Monday, February 11, 2013

What the Bloody Hell Is Wrong with You Americans? By Alex Massie.

What the Bloody Hell Is Wrong with You Americans? By Alex Massie. Foreign Policy, December 4, 2012.

Massie:

There is no novelty in observing that much of American culture thirsts for dynasties and aristocracy to an extent and with a prominence that is sometimes hard to find in the United Kingdom. To cite Mark Twain again: “We have to be despised by somebody whom we regard as above us or we are not happy; we have to have somebody to worship and envy or we cannot be content. In America we manifest this in all the ancient and customary ways. In public we scoff at titles and hereditary privilege but privately we hanker after them, and when we get a chance we buy them for cash and a daughter.”

Can anyone who has spent any time in Washington doubt the abundant good sense of this? To say nothing of the celebrity of royalty, the drawbacks of an elected head of state have long since become apparent. The imperial presidency has been a sorry fact of the American existence for decades now. How can it be otherwise when the mere mortal elected to the presidency is treated – at least in terms of the expectations with which the office is lumbered – as some kind of priest-king?

Not that it ends there in Washington. Congress has become a family business in which promotion is based on genes more than ability. The British House of Lords may be an anachronism, but at least it recognizes inherited power as, well, an anachronism. From the Kennedys to the Pauls via the Udalls, the Murkowskis, the Jacksons, and many others, political privilege in modern America often seems to have become a matter of inheritance.

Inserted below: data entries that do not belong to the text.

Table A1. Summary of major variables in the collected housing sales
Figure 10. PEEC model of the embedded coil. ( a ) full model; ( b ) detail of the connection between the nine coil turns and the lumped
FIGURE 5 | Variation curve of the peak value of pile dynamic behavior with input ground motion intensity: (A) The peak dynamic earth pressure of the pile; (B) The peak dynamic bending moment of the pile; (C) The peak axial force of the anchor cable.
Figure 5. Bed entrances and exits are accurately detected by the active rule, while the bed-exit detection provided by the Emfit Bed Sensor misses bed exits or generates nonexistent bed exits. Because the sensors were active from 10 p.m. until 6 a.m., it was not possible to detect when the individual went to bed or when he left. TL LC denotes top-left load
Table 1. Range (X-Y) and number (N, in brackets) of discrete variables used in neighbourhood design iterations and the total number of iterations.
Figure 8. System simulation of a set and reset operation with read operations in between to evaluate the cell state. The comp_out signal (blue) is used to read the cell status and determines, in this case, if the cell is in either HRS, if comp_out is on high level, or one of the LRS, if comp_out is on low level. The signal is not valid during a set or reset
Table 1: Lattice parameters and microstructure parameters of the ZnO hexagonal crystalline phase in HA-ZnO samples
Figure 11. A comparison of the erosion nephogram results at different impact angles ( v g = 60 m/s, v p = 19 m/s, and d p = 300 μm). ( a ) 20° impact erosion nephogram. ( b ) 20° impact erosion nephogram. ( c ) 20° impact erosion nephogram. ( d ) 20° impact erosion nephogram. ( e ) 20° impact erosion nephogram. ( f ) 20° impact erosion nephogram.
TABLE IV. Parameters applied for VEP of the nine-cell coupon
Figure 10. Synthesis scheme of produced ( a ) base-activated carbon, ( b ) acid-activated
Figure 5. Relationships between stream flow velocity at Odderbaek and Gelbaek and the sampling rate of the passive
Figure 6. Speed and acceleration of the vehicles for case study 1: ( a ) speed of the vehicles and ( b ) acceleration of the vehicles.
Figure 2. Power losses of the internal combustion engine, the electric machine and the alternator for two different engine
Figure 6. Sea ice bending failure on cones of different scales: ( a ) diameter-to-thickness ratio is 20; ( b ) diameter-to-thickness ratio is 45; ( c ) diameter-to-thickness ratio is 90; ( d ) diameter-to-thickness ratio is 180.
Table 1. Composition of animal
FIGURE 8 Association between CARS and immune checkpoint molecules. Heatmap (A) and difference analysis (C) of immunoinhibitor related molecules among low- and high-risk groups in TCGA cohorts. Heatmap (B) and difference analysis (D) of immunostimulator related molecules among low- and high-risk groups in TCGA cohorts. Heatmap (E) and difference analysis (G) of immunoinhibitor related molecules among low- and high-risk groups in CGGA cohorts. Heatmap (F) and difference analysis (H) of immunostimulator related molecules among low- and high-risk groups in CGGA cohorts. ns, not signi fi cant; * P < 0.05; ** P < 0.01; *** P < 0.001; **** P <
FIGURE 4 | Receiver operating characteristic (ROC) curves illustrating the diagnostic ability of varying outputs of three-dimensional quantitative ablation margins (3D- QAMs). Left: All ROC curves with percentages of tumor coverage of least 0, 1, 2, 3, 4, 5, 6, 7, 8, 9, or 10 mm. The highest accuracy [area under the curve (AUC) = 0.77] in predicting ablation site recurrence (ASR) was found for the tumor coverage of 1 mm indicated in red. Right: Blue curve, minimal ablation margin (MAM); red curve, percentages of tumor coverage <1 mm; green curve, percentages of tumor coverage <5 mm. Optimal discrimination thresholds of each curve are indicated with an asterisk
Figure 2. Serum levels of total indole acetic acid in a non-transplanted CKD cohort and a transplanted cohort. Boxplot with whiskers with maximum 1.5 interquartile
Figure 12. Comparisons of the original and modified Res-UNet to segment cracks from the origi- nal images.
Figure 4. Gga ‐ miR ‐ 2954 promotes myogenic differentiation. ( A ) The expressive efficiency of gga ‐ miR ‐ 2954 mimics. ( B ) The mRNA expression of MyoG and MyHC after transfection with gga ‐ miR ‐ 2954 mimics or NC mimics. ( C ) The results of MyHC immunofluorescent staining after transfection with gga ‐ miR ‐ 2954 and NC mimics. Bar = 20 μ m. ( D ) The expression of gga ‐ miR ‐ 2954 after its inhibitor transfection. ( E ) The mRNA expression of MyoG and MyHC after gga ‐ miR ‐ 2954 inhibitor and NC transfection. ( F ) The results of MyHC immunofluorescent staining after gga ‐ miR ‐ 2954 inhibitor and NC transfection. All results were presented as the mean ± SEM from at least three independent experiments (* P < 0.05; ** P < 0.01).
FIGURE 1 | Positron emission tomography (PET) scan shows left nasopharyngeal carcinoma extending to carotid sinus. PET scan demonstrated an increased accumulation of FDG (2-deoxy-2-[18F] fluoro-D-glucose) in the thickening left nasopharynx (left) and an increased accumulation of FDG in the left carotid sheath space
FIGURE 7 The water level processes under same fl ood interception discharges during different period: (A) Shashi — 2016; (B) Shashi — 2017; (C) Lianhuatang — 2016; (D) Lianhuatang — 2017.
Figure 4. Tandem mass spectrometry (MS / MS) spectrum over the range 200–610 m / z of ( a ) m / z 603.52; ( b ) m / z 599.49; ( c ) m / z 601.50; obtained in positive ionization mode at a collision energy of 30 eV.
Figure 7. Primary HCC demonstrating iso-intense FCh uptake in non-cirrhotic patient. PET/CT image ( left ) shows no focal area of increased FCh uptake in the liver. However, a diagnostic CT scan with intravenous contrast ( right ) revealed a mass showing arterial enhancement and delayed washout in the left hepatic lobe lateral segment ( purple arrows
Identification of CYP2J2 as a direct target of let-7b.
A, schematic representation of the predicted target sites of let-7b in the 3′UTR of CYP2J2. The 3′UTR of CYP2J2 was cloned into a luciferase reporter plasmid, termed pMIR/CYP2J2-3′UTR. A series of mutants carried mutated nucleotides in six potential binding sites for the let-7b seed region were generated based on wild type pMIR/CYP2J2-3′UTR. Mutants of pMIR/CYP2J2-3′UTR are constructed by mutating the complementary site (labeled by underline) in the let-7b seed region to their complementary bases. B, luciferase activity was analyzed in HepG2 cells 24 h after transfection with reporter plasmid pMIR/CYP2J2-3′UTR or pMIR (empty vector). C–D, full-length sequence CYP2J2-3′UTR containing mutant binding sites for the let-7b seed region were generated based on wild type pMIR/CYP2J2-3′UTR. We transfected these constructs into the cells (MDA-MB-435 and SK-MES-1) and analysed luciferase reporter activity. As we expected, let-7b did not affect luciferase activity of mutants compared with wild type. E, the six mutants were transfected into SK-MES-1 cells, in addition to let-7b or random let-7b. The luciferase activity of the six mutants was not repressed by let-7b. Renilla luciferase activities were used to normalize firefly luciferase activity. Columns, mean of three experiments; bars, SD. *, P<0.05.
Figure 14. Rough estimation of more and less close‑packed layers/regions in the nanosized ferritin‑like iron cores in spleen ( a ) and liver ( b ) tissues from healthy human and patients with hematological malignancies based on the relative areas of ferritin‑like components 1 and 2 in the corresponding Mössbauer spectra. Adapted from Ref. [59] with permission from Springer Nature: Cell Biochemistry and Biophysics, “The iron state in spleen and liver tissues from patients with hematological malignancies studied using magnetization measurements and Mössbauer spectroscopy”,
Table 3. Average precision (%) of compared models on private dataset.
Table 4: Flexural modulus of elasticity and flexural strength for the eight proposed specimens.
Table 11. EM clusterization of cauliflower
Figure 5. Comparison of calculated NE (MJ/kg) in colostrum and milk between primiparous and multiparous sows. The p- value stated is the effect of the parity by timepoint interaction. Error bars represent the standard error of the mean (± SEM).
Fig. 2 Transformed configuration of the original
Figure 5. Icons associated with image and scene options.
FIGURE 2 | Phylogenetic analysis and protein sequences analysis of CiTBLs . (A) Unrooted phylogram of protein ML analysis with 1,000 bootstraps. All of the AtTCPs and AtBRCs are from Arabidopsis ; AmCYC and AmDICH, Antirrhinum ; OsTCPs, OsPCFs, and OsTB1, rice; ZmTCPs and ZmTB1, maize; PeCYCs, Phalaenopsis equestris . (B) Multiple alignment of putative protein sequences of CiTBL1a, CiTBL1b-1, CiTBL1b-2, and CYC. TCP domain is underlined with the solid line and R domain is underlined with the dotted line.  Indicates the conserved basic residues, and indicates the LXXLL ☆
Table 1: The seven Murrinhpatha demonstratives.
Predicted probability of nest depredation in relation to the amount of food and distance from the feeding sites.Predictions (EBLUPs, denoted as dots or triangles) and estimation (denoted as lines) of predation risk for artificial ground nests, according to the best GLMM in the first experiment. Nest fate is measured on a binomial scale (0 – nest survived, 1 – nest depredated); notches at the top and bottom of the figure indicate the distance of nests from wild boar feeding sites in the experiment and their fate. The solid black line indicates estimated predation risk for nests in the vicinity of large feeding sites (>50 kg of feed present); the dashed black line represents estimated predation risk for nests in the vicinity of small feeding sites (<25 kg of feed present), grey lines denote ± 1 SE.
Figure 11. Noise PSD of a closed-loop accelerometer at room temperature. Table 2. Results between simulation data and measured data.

More broadly, the elites are, in some respect, more completely isolated from the American mainstream than at any point in the nation’s history. Witness, for example, the widespread sense on Wall Street that President Barack Obama was implacably hostile to America's super-rich. Witness too how much more ink is spilled debating affirmative action than contemplating legacy admissions to America’s greatest universities. Anything that inconveniences the elite is, apparently, “class warfare” (albeit of a kind real class warriors might struggle to recognize).

The divide between the privileged and the rest has become disturbingly wide. Whatever its other strengths, the rise of the “meritocracy” also fosters the writing of rules and norms that sustain and protect those already happily advantaged. It is a form of regulatory capture that, amid much else, downplays the impact of dumb or otherwise unearned luck. As writers such as Ross Douthat and David Brooks have argued, if elites convince themselves their advantages are the product of nothing more than hard work, one might not expect them to be animated by an excess of old-fashioned, aristocratic noblesse oblige.

One need not be a hardcore leftist to sometimes wonder if the fascination for foreign royalty (and other, lesser, homegrown celebrities such as the Kardashians) is a means by which the common people may be distracted from recognizing the reality of their own, depressingly humdrum lives. Never mind any of that, look, there's a new and shiny royal baby on the way!